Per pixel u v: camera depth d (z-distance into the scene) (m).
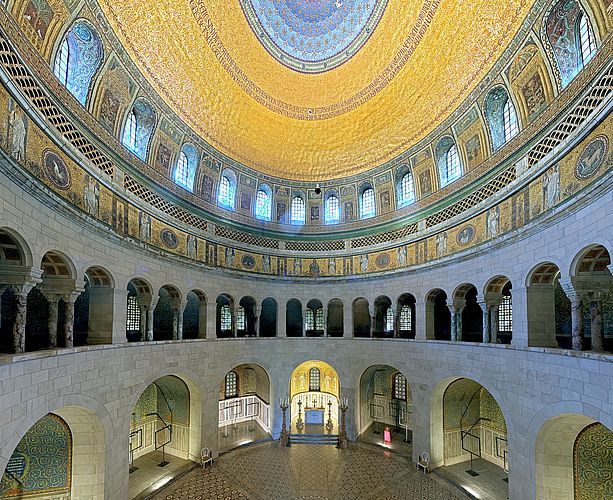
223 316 26.39
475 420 20.95
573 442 12.55
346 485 17.41
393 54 20.34
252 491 16.70
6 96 8.91
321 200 27.05
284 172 26.62
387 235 23.97
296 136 25.53
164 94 18.22
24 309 9.77
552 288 13.81
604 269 11.48
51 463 13.10
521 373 13.78
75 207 11.79
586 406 10.66
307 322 28.97
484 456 20.50
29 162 9.95
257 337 24.09
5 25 9.23
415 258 21.78
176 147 20.03
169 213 19.22
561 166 12.19
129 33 15.06
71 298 12.19
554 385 12.05
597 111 10.31
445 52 18.03
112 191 14.76
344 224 26.16
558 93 12.87
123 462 14.49
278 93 23.42
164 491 16.55
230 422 26.84
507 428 14.52
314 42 22.45
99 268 13.88
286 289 25.72
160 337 21.78
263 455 21.23
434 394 19.52
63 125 12.09
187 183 21.25
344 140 25.25
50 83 11.38
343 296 25.45
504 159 15.56
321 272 26.25
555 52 12.89
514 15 14.22
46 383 10.34
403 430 25.41
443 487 17.12
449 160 20.22
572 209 11.28
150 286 17.22
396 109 22.02
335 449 22.23
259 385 27.66
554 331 13.66
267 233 25.75
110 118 15.21
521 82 14.59
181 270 19.58
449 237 19.30
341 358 24.69
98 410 13.01
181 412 20.84
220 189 23.58
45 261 11.77
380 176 24.55
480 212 17.06
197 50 18.56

******************************

Exercise brief: Begin at the line that has "321 200 27.05" in the entries above; stop after the line that has "554 385 12.05". Transcribe exactly those lines and no others.

Task solution:
321 200 27.05
284 172 26.62
387 235 23.97
296 136 25.53
164 94 18.22
24 309 9.77
552 288 13.81
604 269 11.48
51 463 13.10
521 373 13.78
75 207 11.79
586 406 10.66
307 322 28.97
484 456 20.50
29 162 9.95
257 337 24.09
5 25 9.23
415 258 21.78
176 147 20.03
169 213 19.22
561 166 12.19
129 33 15.06
71 298 12.19
554 385 12.05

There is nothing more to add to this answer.